Für den Gastronomen sind das meist Zusatzgeschäfte. Nur die ganz großen wie das Münchner P1, die Schumanns Bar, die Kameha-Gruppe in Frankfurt oder das East in Hamburg machen wirklich einen herausragenden Schnitt mit den Werbekostenzuschüssen und werblichen Verträgen. Aber es ist das eindeutige und auch nicht verwerfliche Ziel nahezu aller Bareigentümer, mit ihrem Produkt und ihrer Fläche, den bestmöglichen Umsatz zu erzielen. Dafür bieten sie Fläche in ihren Barkarten, auf ihren Regalen und ihren Personaluniformen an. Bars sind ganz vorne mit dabei im Anzeigengeschäft. Willkommen im Anzeigengeschäft!

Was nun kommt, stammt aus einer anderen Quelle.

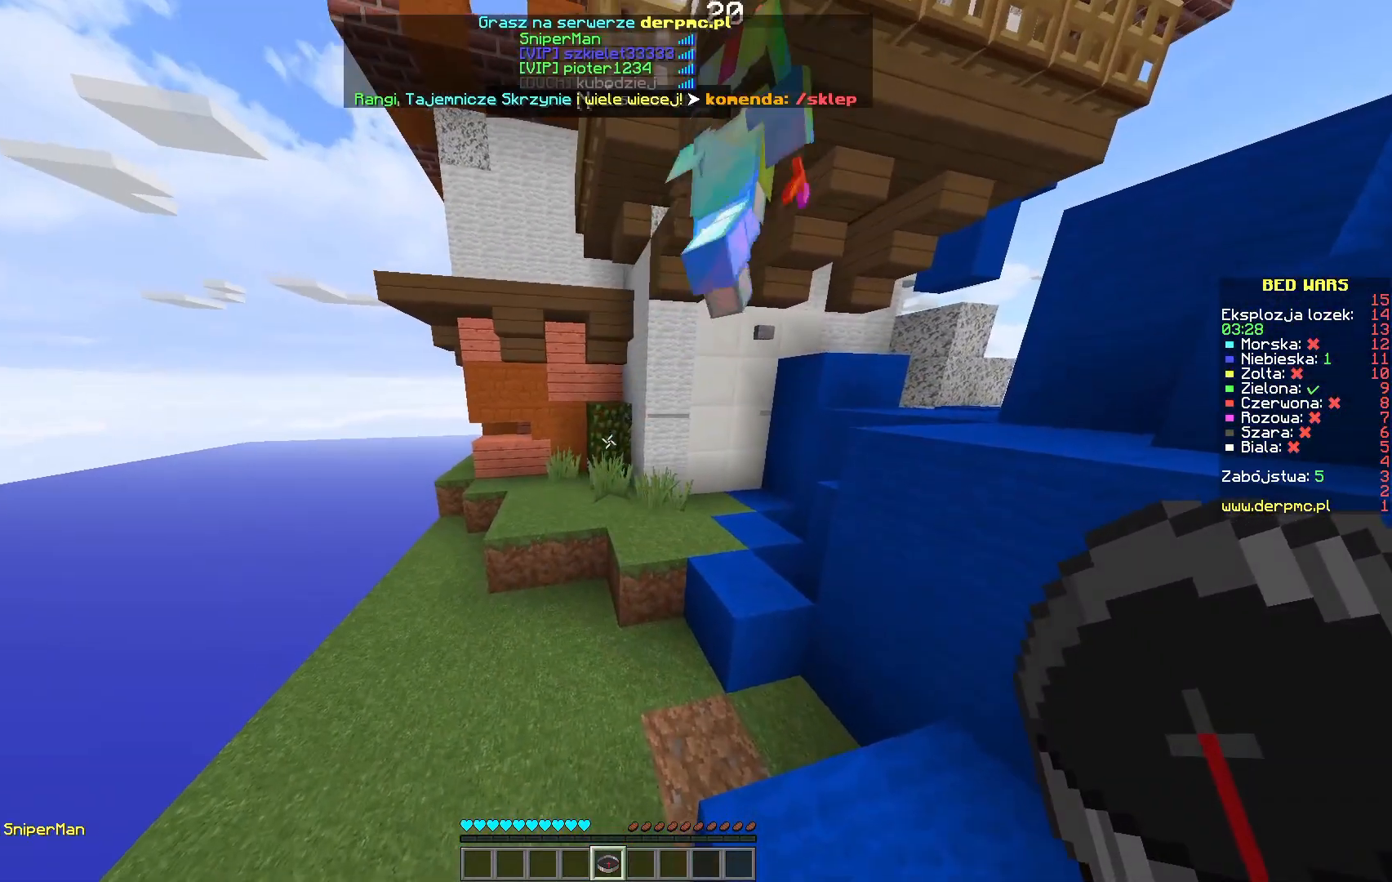
{"keys": [], "mouse": []}
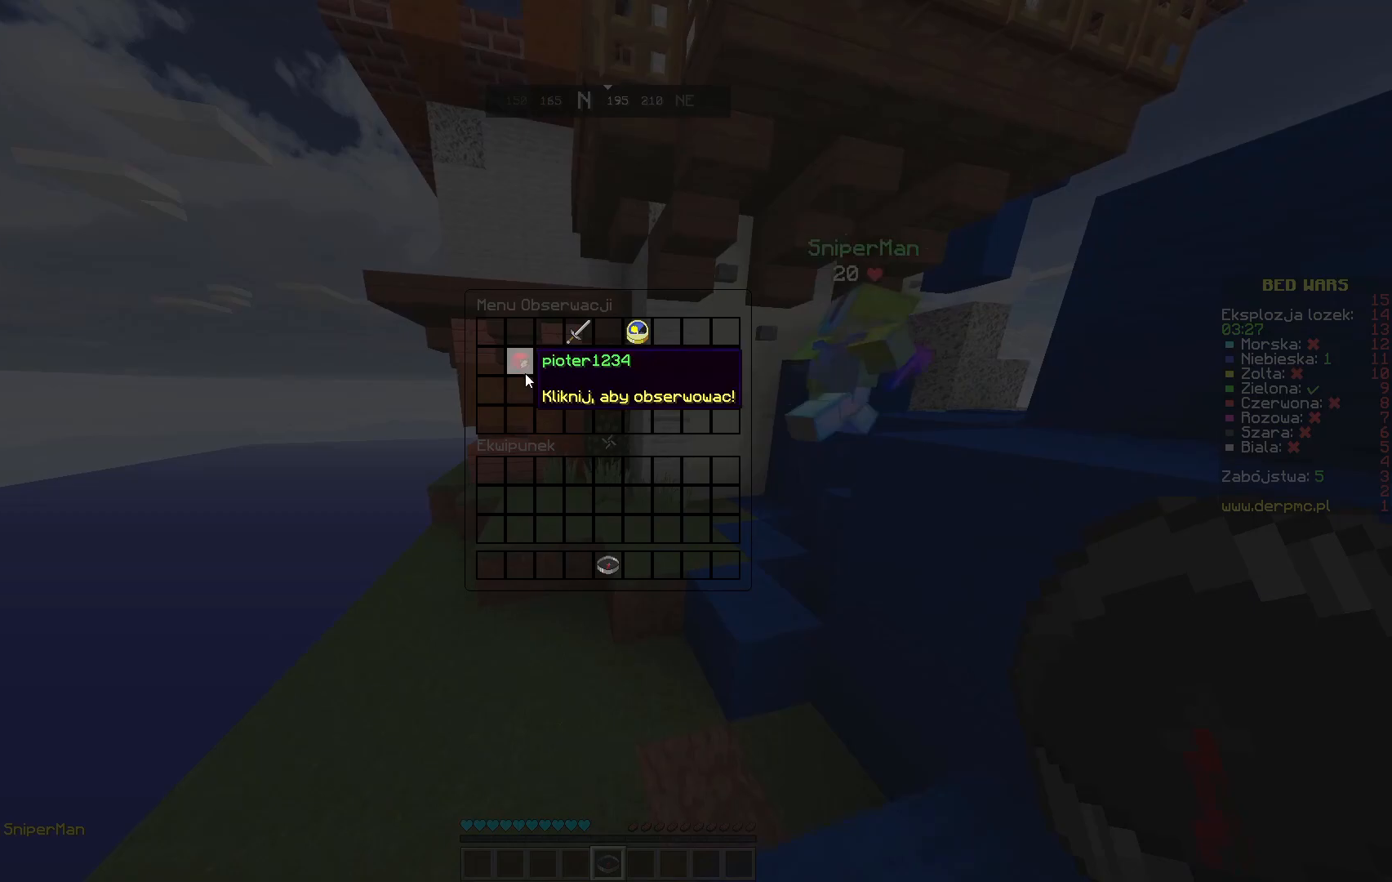
{"keys": [], "mouse": [], "events": []}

Die in den letzten Jahren entstandenen Blogs wiederum geben Bartendern eine hervorragende Plattform, ihr Produkt, das heißt ihre Person, bekannter zu machen. Im Internet ist eine neue Schnittstelle entstanden, die auch von den Getränkefirmen zunehmend wahrgenommen und bearbeitet wird. Mit einem Produkt im Blog von Jörg Meyer zu landen, ist wohl der feuchte Traum einer jeden einen Spirituosenkunden betreuenden PR-Agentur. Immer mehr Produkte und Events tauchen in diesen Blogs auf und die darin involvierten Bartender bekommen damit zunehmend die negativen Effekte wie Neid der Kollegen und den Vorwurf der Käuflichkeit zu spüren.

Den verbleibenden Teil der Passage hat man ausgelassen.